To view the code, please click on the GitHub repository link. Click Here
PROBLEM STATEMENT?
In this competitive world, everyone holds high goals and expectations for their dream jobs. For an employer, predicting a justified salary for an employee is a challenging task.
They cannot arbitrarily offer the expected salary to everyone.
Now, the question arises: How can the right salary be determined for an employee?
SOLUTION:
Design a system/website that takes inputs such as employee details (experience, qualifications, skills, test score, interview score, etc.) and automatically determines/predicts the employee's salary.
OBJECTIVE:
To build a machine learning model that predicts the salary of an employee based on interview score, test score, and experience.
TASK PERFORMED
DATA UNDERSTANDING AND CLEANING :
Data understanding is the first step in data science project. After properly understand the data, move to the next step i.e data cleaning.

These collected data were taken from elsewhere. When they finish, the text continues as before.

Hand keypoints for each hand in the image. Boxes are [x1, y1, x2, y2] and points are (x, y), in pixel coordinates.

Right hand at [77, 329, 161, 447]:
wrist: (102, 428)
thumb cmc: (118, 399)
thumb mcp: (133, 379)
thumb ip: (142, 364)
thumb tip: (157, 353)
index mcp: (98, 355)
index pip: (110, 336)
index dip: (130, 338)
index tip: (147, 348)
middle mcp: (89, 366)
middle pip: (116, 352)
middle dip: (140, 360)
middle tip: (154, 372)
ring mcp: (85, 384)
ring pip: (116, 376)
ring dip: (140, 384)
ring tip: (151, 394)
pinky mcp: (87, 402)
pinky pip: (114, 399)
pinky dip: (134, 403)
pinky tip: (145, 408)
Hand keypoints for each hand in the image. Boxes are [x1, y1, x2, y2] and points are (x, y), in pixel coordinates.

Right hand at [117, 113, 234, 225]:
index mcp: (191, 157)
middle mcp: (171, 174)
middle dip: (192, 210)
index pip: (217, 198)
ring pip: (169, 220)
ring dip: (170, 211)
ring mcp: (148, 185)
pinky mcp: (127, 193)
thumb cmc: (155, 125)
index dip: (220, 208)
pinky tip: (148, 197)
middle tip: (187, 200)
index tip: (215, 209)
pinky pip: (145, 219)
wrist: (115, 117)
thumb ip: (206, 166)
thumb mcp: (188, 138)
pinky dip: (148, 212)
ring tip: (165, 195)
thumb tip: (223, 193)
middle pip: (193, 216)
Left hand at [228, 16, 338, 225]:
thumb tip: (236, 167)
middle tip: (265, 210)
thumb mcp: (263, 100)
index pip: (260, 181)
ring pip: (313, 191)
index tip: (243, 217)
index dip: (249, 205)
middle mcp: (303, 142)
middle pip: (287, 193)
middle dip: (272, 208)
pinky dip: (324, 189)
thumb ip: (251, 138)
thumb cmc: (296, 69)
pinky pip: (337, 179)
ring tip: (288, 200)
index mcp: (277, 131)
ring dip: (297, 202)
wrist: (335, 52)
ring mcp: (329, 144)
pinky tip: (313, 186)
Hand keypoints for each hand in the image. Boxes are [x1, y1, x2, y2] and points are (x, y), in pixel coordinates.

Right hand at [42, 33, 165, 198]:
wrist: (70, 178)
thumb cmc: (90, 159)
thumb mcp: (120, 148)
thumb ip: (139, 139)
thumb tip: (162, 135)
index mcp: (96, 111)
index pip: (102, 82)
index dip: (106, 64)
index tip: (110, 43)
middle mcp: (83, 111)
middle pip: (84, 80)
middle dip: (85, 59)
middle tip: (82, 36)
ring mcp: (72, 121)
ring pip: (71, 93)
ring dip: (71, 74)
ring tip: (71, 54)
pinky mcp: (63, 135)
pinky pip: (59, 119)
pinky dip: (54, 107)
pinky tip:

To prepare the data model, proper data cleaning is necessary. In our case, one column contains some missing values.
We have two methods to address these missing values: deletion and imputation. We will opt for the imputation method due to the limited size of our dataset.
By calculating the mean of column values, missing values can be effectively imputed.
FEATURE TRANSFORMATION:
Feature transformation is a critical step in machine learning since, ultimately, building a regression model requires numeric data.
In our dataset, the 'experience' column is a categorical variable, and we will transform it into a numerical format.
DATA SPLITTING:
Now that we have cleaned the data, it's time to split it into training and testing datasets.
When splitting the dataset, we maintain a ratio of 0.8 to ensure that the model is trained on a substantial portion of the data.
MODEL BUILDING:
I used the linear regression algorithm to build the model because the target variable 'salary' in the dataset is of a numerical nature.
MODEL EVALUATION:
To evaluate the performance of the model, I utilized evaluation metrics such as mean absolute error and mean squared error, which indicate the extent of deviation between our predicted and actual values.
Additionally, I employed the r2_score metric, which gauges the extent to which the target variable is explained by the independent variables
RESULTS:
Successfully built a machine learning model to predict employee salaries with an accuracy of 83%.